We can see that the returned adder function is allocated in the heap memory. The previous program can be rewritten with a “context” structure, by converting the closure to a such object’s method.

package main

import "os"

type context struct {
    x, y int
}

func (c context) Add() int {
    return c.x + c.y
}

func main() {
    ret := context{1, 3}.Add()
    os.Exit(ret)
}

We can verify that now values are all allocated on the stack.

$> go run -gcflags '-m' foo.go
./foo.go:9:6: can inline context.Add
./foo.go:14:26: inlining call to context.Add
<autogenerated>:1: (*context).Add .this does not escape
exit status 4

Logging can be expensive

In an embedded system, like in every other else, it is fundamental to have informative or error printings. Through logging it is possible to analyze what’s happening and if the software is operating well. In Go, when we want to print messages, we can use the standard library by mean of the fmt package functions. But, this is how Printf function is defined:

func Printf(format string, a ...interface{}) (n int, err error)

From the performance point of view, there are multiple issues and they are mainly related to the second parameter. In fact, the interface{} data type cannot be evaluated at compile time, hence it causes both an allocation and the need of the runtime determination of the actual type. For instance, we can see in the following example program, that even a constant value is moved to heap memory.

package main

import "fmt"

func main() {
    fmt.Printf("%d\n", 1)
}
$> go run -gcflags '-m' foo.go
./foo.go:6:21: 1 escapes to heap
./foo.go:6:12: main ... argument does not escape
1

A very useful library to manage logging in an efficient way is zerolog, which allows also setting the log level of every message. More in detail, if our program emits many debug messages, they will have a very limited impact, almost zero. Instead, if we don’t take care of such aspects, then even debug messages can lead to a performance degradation, also when the general log level is above debug (thus the actual printing is not even performed).

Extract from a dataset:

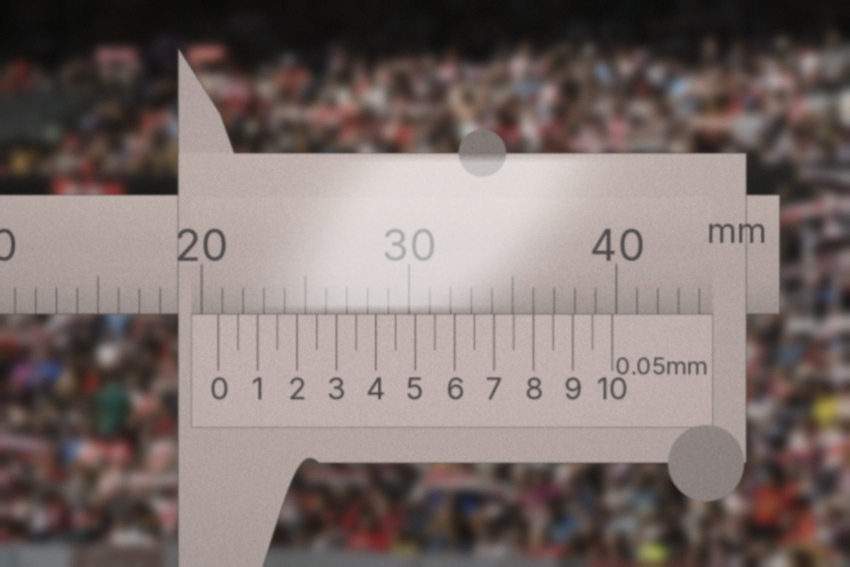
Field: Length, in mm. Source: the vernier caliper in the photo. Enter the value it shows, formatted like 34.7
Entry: 20.8
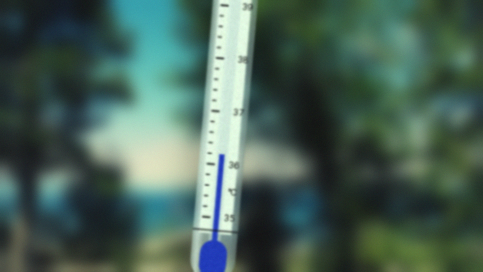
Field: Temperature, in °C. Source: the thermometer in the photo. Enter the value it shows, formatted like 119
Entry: 36.2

By executing the escape analysis on the next program which is using zerolog, we can have the proof that no dynamic allocations are present.

package main

import "github.com/rs/zerolog/log"

func main() {
    log.Info().Int("val", 1).Msg("")
}
$> go run -gcflags '-m' foo.go
{"level":"info","val":1,"time":"2019-01-30T17:18:20+01:00"}

Conclusions

This article provides some introductory concepts in order to use Go in an embedded field. I tried to list the most important points to take care of when we want to write efficient software.

Briefly summing up, we saw that Go allows exploiting the most recent CPU architectures, thanks to concurrent model of its runtime. Concerning synchronization, the usage of channels is idiomatic, better by grouping data to write in slices. Mutexes are still useful, but paying attention to not cause bottlenecks among Goroutines. Moreover, especially for embedded applications, it’s fundamental to keep GC timings under control. In order to reduce allocations, we can use sync.Pool, reuse already created slices, or avoiding closures. Finally, even logging can be costly, with respect to allocations, thus it’s convenient to rely on a specific library which was just written to overcome this issue.

Generally speaking, however, it is not mandatory that the code shall be totally optimized, but we can do it just for the main execution flow. In fact, this is not strictly necessary, since clear and simple code is always better than a more complex but more efficient one. Actually, a Go program usually fits situations where high performance is needed, hence the rule of avoiding premature optimization is still valid.